The different order of the hosptial names#

To get the set of unique hospital names depends on which object you call

train[‘StrokeTeam’]: order of all the instances np.unique(train[‘StrokeTeam’]): alphabetical set(train[‘StrokeTeam’]): unordered, but shown alphabetical list(set(train[‘StrokeTeam’])): random order, can change

When loop through all of the hospitals (to send each all the 10k patients in the test set to the same hosptial) it uses the order returned by list(set(train[‘StrokeTeam’])). By using the team name, the code finds the corresponding column in the dataframe column titles, and sets that column to all be 1 (the rest as zero).

One hot columns are returned in alphabetical order (and so do not reflect the hosptial order in the “StrokeTeam” column, or the list(set()) order).

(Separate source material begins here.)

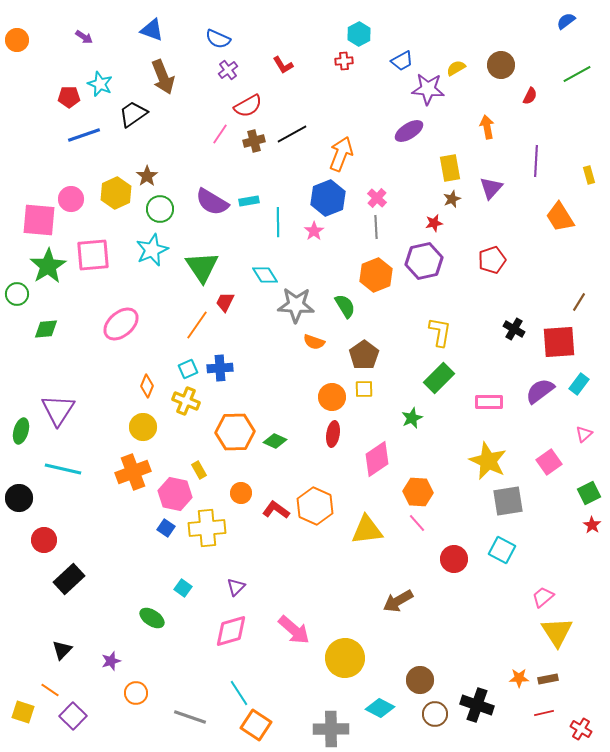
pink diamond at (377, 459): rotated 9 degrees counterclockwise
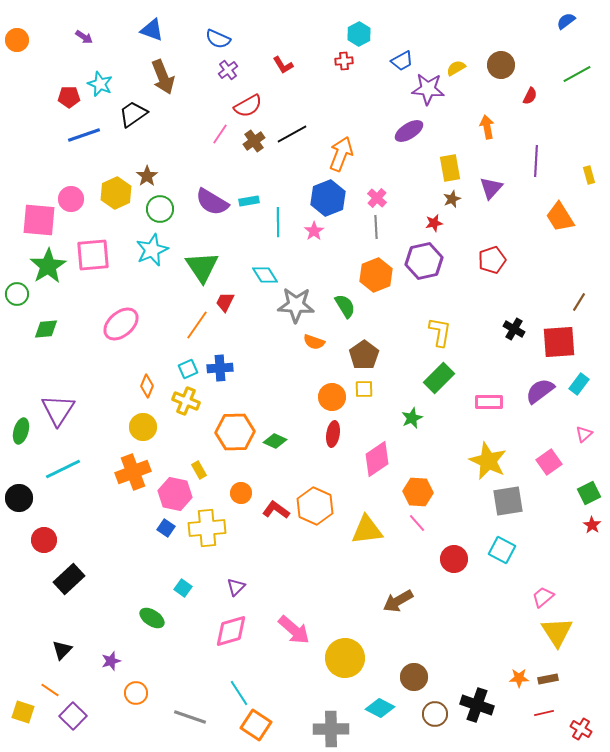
brown cross at (254, 141): rotated 20 degrees counterclockwise
cyan line at (63, 469): rotated 39 degrees counterclockwise
brown circle at (420, 680): moved 6 px left, 3 px up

When one hot the StrokeTeam column, the individual team columns are in alphabetical order. These are added to the model in that order. Feature weights for the hospitals are in hospital alphabetical order. Standardised data for the hospitals are in hospital alphabetical order.

Observations#

We discovered that when you standardise the dataset (the process of converting each feature independently to have a mean of 0 and standard deviation of 1), where one-hot features used to have a value of 0 and 1, they each now take a different pair of values. The resulting pair of values depends on how many instances have the value “1” for each hospital (effectively, the hospitals admission rate in the training set). The fewer patients the greater the standardised value for being one-hot. Therefore, with one-hot encoding the contribution of the ‘one hot’ feature depends on both the co-efficient and the standardised value for being one-hot. We cannot therefore take the logistic regression co-efficients in isoltaion and assume that they provide us with the relative importance.